In general, a big cam = lower cylinder pressure, and a small cam = higher cylinder pressure. One cam grind will not do everything so you may have to make a compromise based on what you want your engine/car combo to do. If you want to drag race with a cam that pulls at 6500 rpm or more, don't expect the engine to operate on the street very comfortably. If you want to tow a camper, don't expect the engine to spin 6,500 RPM's.
Dynamic Compression. As noted ealier, at BDC, the intake valve is still open as the piston is rising up the bore on its compression stroke with no actual compression occurring because of the open intake valve. Compression does not begin until the intake valve closes(IVC). Once the intake valve is closed, the air/fuel mixture starts to compress. The dynamic compression ratio(DCR) is expressed as the ratio between the volume of the cylinder area above the piston once the intake valve closes and the volume above the piston(the static compression ratio(SCR) at top dead center(TDC). The DCR is what the air/fuel mixture compression ratio actually is. It is often lower than the static compression of the engine. In short, the DCR is dependent upon the intake valve closing point along with the static compression ratio - cam specs have as much effect on the DCR as does the mechanical specifications of the motor.
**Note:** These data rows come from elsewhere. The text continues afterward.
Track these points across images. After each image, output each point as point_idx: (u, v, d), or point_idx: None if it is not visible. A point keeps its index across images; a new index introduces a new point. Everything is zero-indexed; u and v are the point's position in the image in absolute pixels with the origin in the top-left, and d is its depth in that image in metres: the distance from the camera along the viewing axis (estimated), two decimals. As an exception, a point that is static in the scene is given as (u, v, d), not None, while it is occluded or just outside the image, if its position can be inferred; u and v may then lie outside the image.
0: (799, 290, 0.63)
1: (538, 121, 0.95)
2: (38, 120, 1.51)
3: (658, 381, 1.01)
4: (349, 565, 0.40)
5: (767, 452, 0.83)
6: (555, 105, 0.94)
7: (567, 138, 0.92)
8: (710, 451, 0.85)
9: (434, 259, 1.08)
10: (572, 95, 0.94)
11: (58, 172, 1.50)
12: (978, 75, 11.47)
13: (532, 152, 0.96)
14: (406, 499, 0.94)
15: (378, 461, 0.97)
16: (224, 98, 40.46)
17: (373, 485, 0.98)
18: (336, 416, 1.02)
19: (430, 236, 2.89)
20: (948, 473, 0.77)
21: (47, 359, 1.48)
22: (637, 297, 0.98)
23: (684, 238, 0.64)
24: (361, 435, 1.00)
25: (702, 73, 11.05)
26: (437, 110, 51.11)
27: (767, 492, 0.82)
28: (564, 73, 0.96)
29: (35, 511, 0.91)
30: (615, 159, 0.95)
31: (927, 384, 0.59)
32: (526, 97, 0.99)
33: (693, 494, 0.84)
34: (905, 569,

DCR is not an absolute, just a tool to use in better selecting/matching your cam to your compression and vice versa. The characteristics of an engine combo running at high speed changes the engines volumetric efficiency which will have a major effect on cylinder pressure(as would nitrous, a supercharger, or turbo). The DCR is more applicable to street and street/strip cars where much of the daily driving is at lower engine RPM's. A good rule of thumb is to have the engines DCR in the range of 8-8.5:1 and that can be dependent on iron or aluminum heads and altitude (I feel a street engine with iron heads should be at 8:1 or lower). Higher than this, there may be detonation problems with pump gas. Engines with “small” cams may do better with a lower SCR to avoid detonation while engines with “big” cams that have a later IVC point may tolerate a higher SCR. When race fuel is used, much higher DCR (and static CR) may be used because of the detonation resistance of the fuel. Several Dynamic Compression Ratio calculators can be found on line if you want to play around with these numbers.
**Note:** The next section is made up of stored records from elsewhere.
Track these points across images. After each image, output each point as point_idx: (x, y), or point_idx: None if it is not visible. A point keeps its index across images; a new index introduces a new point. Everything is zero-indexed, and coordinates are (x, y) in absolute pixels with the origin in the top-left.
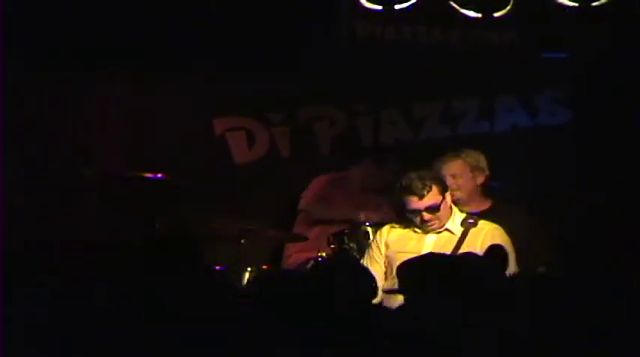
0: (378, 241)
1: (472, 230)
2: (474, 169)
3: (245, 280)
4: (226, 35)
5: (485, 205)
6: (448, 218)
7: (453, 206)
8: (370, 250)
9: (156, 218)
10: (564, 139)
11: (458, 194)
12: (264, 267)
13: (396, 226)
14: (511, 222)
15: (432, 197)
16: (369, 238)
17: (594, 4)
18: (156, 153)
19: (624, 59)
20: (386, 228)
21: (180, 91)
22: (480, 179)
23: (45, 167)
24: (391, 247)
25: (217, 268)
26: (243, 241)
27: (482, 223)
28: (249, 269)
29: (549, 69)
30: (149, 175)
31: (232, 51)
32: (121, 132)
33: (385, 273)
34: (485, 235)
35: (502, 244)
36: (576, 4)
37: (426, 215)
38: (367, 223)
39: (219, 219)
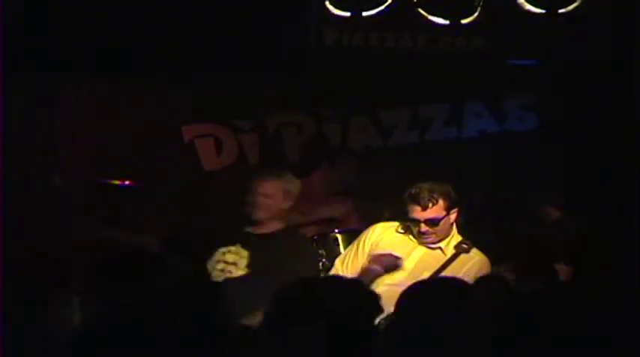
0: (366, 238)
1: (462, 255)
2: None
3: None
4: (195, 42)
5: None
6: (447, 236)
7: (455, 226)
8: (355, 244)
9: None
10: (533, 145)
11: (261, 214)
12: None
13: (400, 229)
14: None
15: (435, 210)
16: (338, 244)
17: (561, 10)
18: (125, 160)
19: (592, 65)
20: (380, 227)
21: (149, 97)
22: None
23: (13, 176)
24: (379, 247)
25: None
26: None
27: (474, 251)
28: None
29: (517, 75)
30: (117, 182)
31: (201, 58)
32: (90, 139)
33: (362, 270)
34: (473, 265)
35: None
36: (544, 11)
37: (424, 227)
38: (336, 231)
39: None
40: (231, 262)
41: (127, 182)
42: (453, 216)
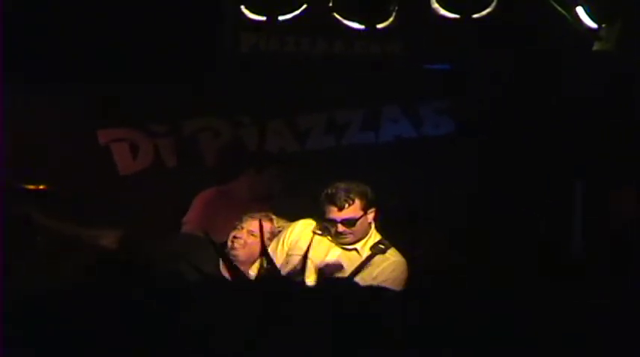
0: (285, 237)
1: (378, 257)
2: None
3: None
4: (110, 46)
5: None
6: (364, 236)
7: (372, 227)
8: (275, 242)
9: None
10: (448, 150)
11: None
12: None
13: (317, 230)
14: None
15: (351, 210)
16: None
17: (475, 15)
18: (40, 164)
19: (507, 70)
20: (300, 225)
21: (64, 101)
22: None
23: None
24: (296, 247)
25: None
26: None
27: (390, 252)
28: None
29: (432, 80)
30: (31, 186)
31: (116, 62)
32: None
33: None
34: (387, 266)
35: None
36: (458, 16)
37: (341, 227)
38: None
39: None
40: None
41: (41, 186)
42: (370, 216)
Air density, or altitude, can be overlooked and has an effect on cylinder pressure. It is not often considered when building an engine. Air is thinner the higher above sea level you go. Less air going into the cylinders means less cylinder pressure at top dead center when the spark plug fires. It’s a lot like lowering the compression ratio in the engine. Cylinder pressure starts to really become affected when the altitude begins to get around 1200’ – 1500’ above sea level and at these higher altitudes the engine may need additional compression to increase the cylinder pressures needed to take advantage of the 91 octane gas which would not be needed at and altitude of 1,000' or less. So knowing the altitude at which you live and deciding where the car might be driven could cause some adjustments in your engine's compression or camshaft selection to build more cylinder pressure. This may also explain why you read how one guy runs 10.5:1 with no problems and a similar build has "pinging" with 9:1.